(PROBLEM STATEMENT)
Should a line in the entries below contain "Silkscreen", return that line.

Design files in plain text

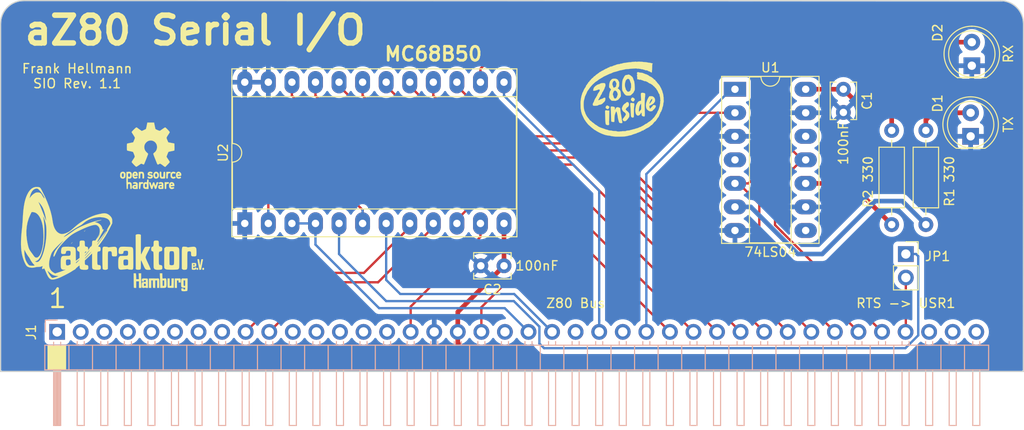
<source format=kicad_pcb>
(kicad_pcb
	(version 20240108)
	(generator "pcbnew")
	(generator_version "8.0")
	(general
		(thickness 1.6)
		(legacy_teardrops no)
	)
	(paper "A4")
	(layers
		(0 "F.Cu" signal)
		(31 "B.Cu" signal)
		(32 "B.Adhes" user "B.Adhesive")
		(33 "F.Adhes" user "F.Adhesive")
		(34 "B.Paste" user)
		(35 "F.Paste" user)
		(36 "B.SilkS" user "B.Silkscreen")
		(37 "F.SilkS" user "F.Silkscreen")
		(38 "B.Mask" user)
		(39 "F.Mask" user)
		(40 "Dwgs.User" user "User.Drawings")
		(41 "Cmts.User" user "User.Comments")
		(42 "Eco1.User" user "User.Eco1")
		(43 "Eco2.User" user "User.Eco2")
		(44 "Edge.Cuts" user)
		(45 "Margin" user)
		(46 "B.CrtYd" user "B.Courtyard")
		(47 "F.CrtYd" user "F.Courtyard")
		(48 "B.Fab" user)
		(49 "F.Fab" user)
	)
	(setup
		(pad_to_mask_clearance 0.051)
		(solder_mask_min_width 0.25)
		(allow_soldermask_bridges_in_footprints no)
		(pcbplotparams
			(layerselection 0x00010e0_ffffffff)
			(plot_on_all_layers_selection 0x0000000_00000000)
			(disableapertmacros no)
			(usegerberextensions no)
			(usegerberattributes no)
			(usegerberadvancedattributes no)
			(creategerberjobfile no)
			(dashed_line_dash_ratio 12.000000)
			(dashed_line_gap_ratio 3.000000)
			(svgprecision 4)
			(plotframeref no)
			(viasonmask no)
			(mode 1)
			(useauxorigin no)
			(hpglpennumber 1)
			(hpglpenspeed 20)
			(hpglpendiameter 15.000000)
			(pdf_front_fp_property_popups yes)
			(pdf_back_fp_property_popups yes)
			(dxfpolygonmode yes)
			(dxfimperialunits yes)
			(dxfusepcbnewfont yes)
			(psnegative no)
			(psa4output no)
			(plotreference yes)
			(plotvalue yes)
			(plotfptext yes)
			(plotinvisibletext no)
			(sketchpadsonfab no)
			(subtractmaskfromsilk no)
			(outputformat 1)
			(mirror no)
			(drillshape 0)
			(scaleselection 1)
			(outputdirectory "Gerbers/")
		)
	)
	(net 0 "")
	(net 1 "/USR4")
	(net 2 "/USR3")
	(net 3 "/USR2")
	(net 4 "/USR1")
	(net 5 "/RX")
	(net 6 "/TX")
	(net 7 "/D7")
	(net 8 "/D6")
	(net 9 "/D5")
	(net 10 "/D4")
	(net 11 "/D3")
	(net 12 "/D2")
	(net 13 "/D1")
	(net 14 "/D0")
	(net 15 "/RD")
	(net 16 "/MREQ")
	(net 17 "/RESET")
	(net 18 "VCC")
	(net 19 "GND")
	(net 20 "/A1")
	(net 21 "/A2")
	(net 22 "/A3")
	(net 23 "/A4")
	(net 24 "/A5")
	(net 25 "/A8")
	(net 26 "/A9")
	(net 27 "/A10")
	(net 28 "/A11")
	(net 29 "/A12")
	(net 30 "/A13")
	(net 31 "/A14")
	(net 32 "/A15")
	(net 33 "Net-(D1-Pad2)")
	(net 34 "Net-(D2-Pad2)")
	(net 35 "IORQ")
	(net 36 "WR")
	(net 37 "INT")
	(net 38 "CLOCK")
	(net 39 "M1")
	(net 40 "A0")
	(net 41 "A6")
	(net 42 "A7")
	(net 43 "Net-(JP1-Pad1)")
	(net 44 "Net-(R1-Pad2)")
	(net 45 "Net-(R2-Pad2)")
	(net 46 "Net-(U1-Pad12)")
	(net 47 "Net-(U1-Pad4)")
	(net 48 "Net-(U1-Pad2)")
	(net 49 "Net-(U1-Pad8)")
	(footprint "Backplane:attraktor" (layer "F.Cu") (at 95 100.2))
	(footprint "Backplane:osh_logo" (layer "F.Cu") (at 99.06 91.186))
	(footprint "Backplane:Z80_inside" (layer "F.Cu") (at 149.86 84.836))
	(footprint "Capacitor_THT:C_Disc_D3.8mm_W2.6mm_P2.50mm" (layer "F.Cu") (at 173.736 83.82 -90))
	(footprint "Capacitor_THT:C_Disc_D3.8mm_W2.6mm_P2.50mm" (layer "F.Cu") (at 137.16 102.87 180))
	(footprint "LED_THT:LED_D5.0mm" (layer "F.Cu") (at 187.452 88.9 90))
	(footprint "LED_THT:LED_D5.0mm" (layer "F.Cu") (at 187.579 81.28 90))
	(footprint "Connector_PinSocket_2.54mm:PinSocket_1x02_P2.54mm_Vertical" (layer "F.Cu") (at 180.467 101.6))
	(footprint "Resistor_THT:R_Axial_DIN0207_L6.3mm_D2.5mm_P10.16mm_Horizontal" (layer "F.Cu") (at 178.943 88.265 -90))
	(footprint "Package_DIP:DIP-14_W7.62mm_Socket_LongPads" (layer "F.Cu") (at 162.052 83.82))
	(footprint "Package_DIP:DIP-24_W15.24mm_Socket_LongPads" (layer "F.Cu") (at 109.22 98.298 90))
	(footprint "Resistor_THT:R_Axial_DIN0207_L6.3mm_D2.5mm_P10.16mm_Horizontal"
		(layer "F.Cu")
		(uuid "00000000-0000-0000-0000-000061465e1f")
		(at 182.626 88.265 -90)
		(descr "Resistor, Axial_DIN0207 series, Axial, Horizontal, pin pitch=10.16mm, 0.25W = 1/4W, length*diameter=6.3*2.5mm^2, http://cdn-reichelt.de/documents/datenblatt/B400/1_4W%23YAG.pdf")
		(tags "Resistor Axial_DIN0207 series Axial Horizontal pin pitch 10.16mm 0.25W = 1/4W length 6.3mm diameter 2.5mm")
		(property "Reference" "R1"
			(at 7.239 -2.54 90)
			(layer "F.SilkS")
			(uuid "f5d2fae9-3711-4d2a-b2cf-806995bda693")
			(effects
				(font
					(size 1 1)
					(thickness 0.15)
				)
			)
		)
		(property "Value" "330"
			(at 4.191 -2.54 90)
			(layer "F.SilkS")
			(uuid "bf8f0d55-2789-46bd-8c70-9ef7a28bdaf9")
			(effects
				(font
					(size 1 1)
					(thickness 0.15)
				)
			)
		)
		(property "Footprint" ""
			(at 0 0 -90)
			(layer "F.Fab")
			(hide yes)
			(uuid "1
... [270404 chars truncated]
</source>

(WRITTEN SOLUTION)
		(36 "B.SilkS" user "B.Silkscreen")
		(37 "F.SilkS" user "F.Silkscreen")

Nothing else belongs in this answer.